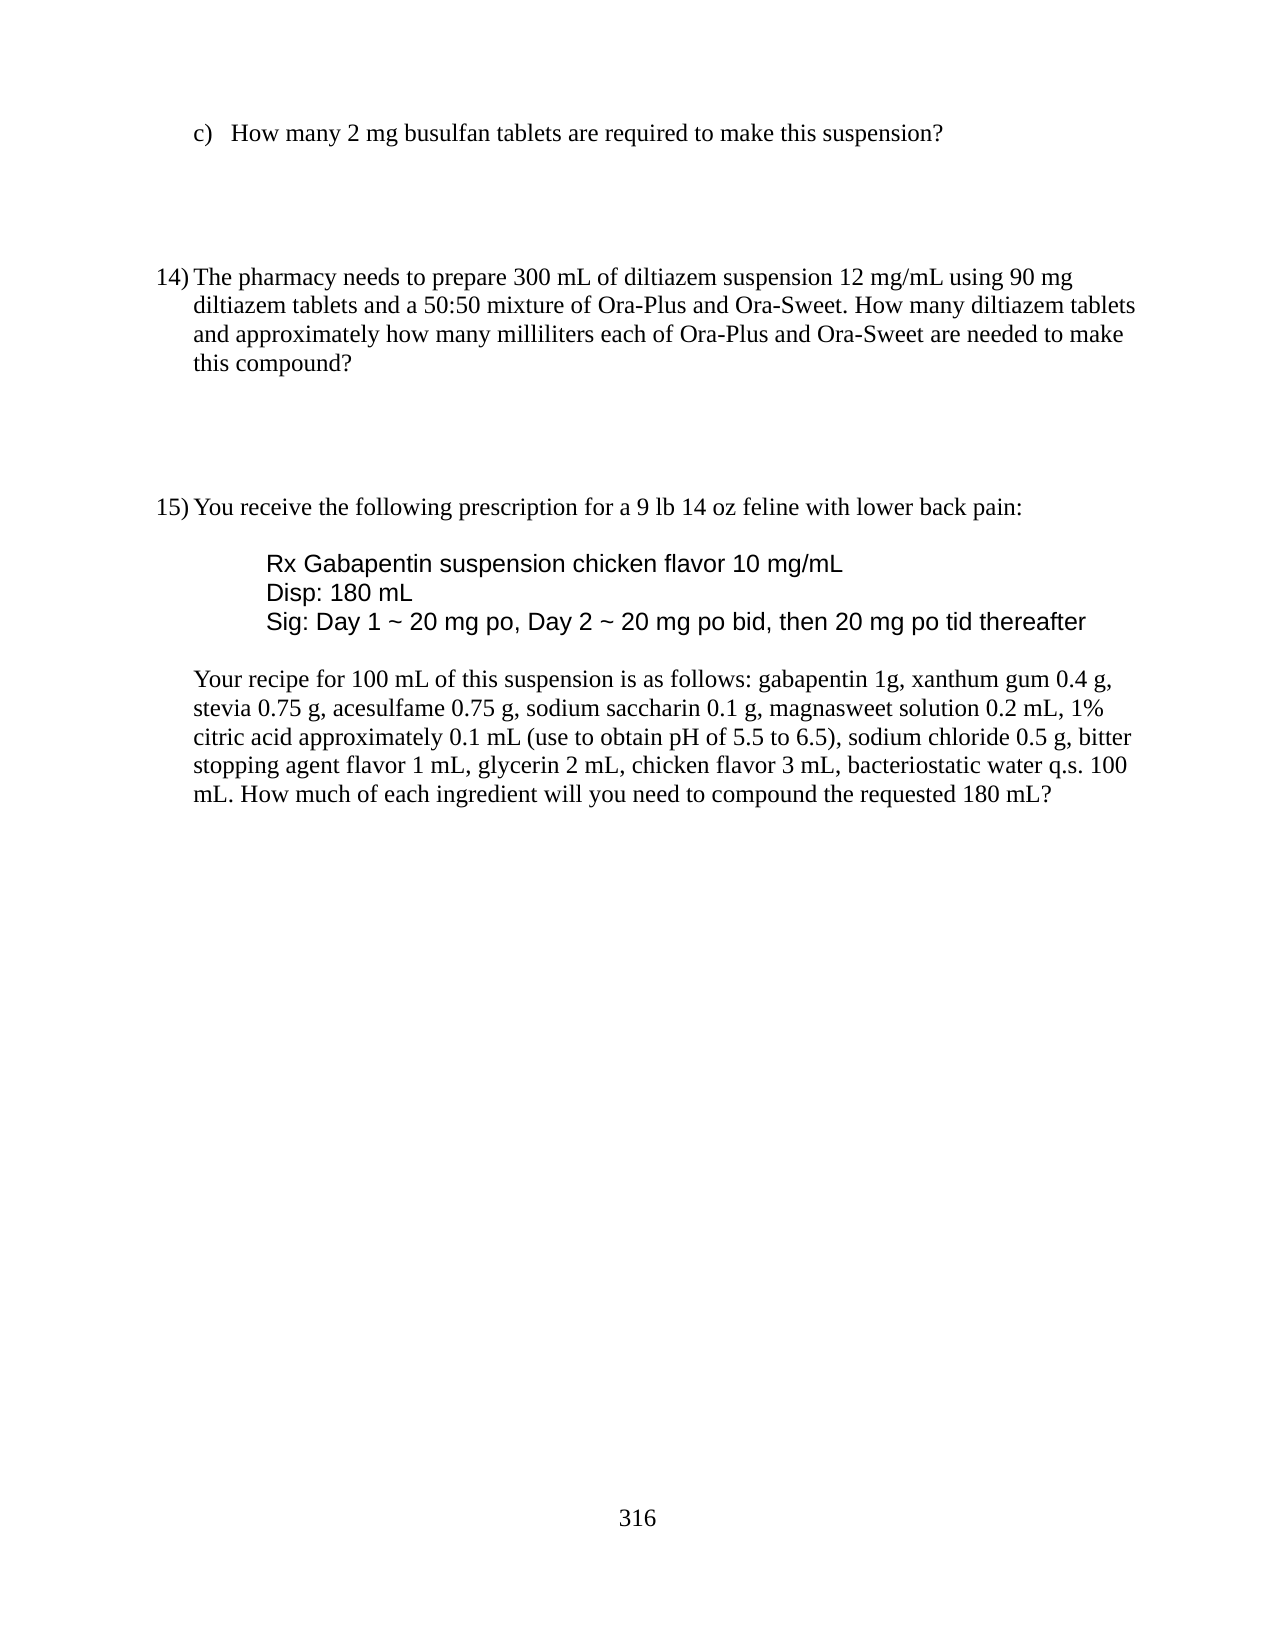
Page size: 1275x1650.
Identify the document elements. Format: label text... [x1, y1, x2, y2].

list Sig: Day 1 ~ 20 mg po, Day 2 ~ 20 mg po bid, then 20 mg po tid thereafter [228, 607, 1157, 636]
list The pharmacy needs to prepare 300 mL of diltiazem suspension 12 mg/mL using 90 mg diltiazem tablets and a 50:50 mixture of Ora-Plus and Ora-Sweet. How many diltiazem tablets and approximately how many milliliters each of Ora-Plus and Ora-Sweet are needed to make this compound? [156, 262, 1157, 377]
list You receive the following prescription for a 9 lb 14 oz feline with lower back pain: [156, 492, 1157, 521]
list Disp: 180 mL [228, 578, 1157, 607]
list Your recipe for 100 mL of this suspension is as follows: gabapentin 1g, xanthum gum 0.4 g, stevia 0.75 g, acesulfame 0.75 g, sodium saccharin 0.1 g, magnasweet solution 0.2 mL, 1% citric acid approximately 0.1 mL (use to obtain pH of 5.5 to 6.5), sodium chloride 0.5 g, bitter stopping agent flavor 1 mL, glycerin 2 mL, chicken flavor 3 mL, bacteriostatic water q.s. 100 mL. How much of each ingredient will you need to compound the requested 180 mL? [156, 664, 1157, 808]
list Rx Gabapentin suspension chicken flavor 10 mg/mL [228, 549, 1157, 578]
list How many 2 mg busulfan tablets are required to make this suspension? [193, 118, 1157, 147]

---

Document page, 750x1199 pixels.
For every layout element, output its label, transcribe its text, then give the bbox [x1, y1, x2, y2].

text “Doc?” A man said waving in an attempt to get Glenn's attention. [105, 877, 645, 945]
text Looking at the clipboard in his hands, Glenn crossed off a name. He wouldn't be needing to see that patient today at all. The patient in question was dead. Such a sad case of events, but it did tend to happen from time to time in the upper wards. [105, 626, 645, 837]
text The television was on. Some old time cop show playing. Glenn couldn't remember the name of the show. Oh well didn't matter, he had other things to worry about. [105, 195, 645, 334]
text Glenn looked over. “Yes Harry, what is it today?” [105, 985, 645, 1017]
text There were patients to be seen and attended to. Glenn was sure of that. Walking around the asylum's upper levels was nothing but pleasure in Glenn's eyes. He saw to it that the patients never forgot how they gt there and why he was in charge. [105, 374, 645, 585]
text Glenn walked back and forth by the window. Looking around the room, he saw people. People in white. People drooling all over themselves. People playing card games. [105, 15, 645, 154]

---

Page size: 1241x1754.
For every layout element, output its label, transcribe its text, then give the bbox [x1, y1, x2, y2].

__Exercise requirements__: The string "size" marks the lines to copy; report each of them from the data above.

__Finished exercise__:
Page size: 1275x1650.
Page size: 1241x1754.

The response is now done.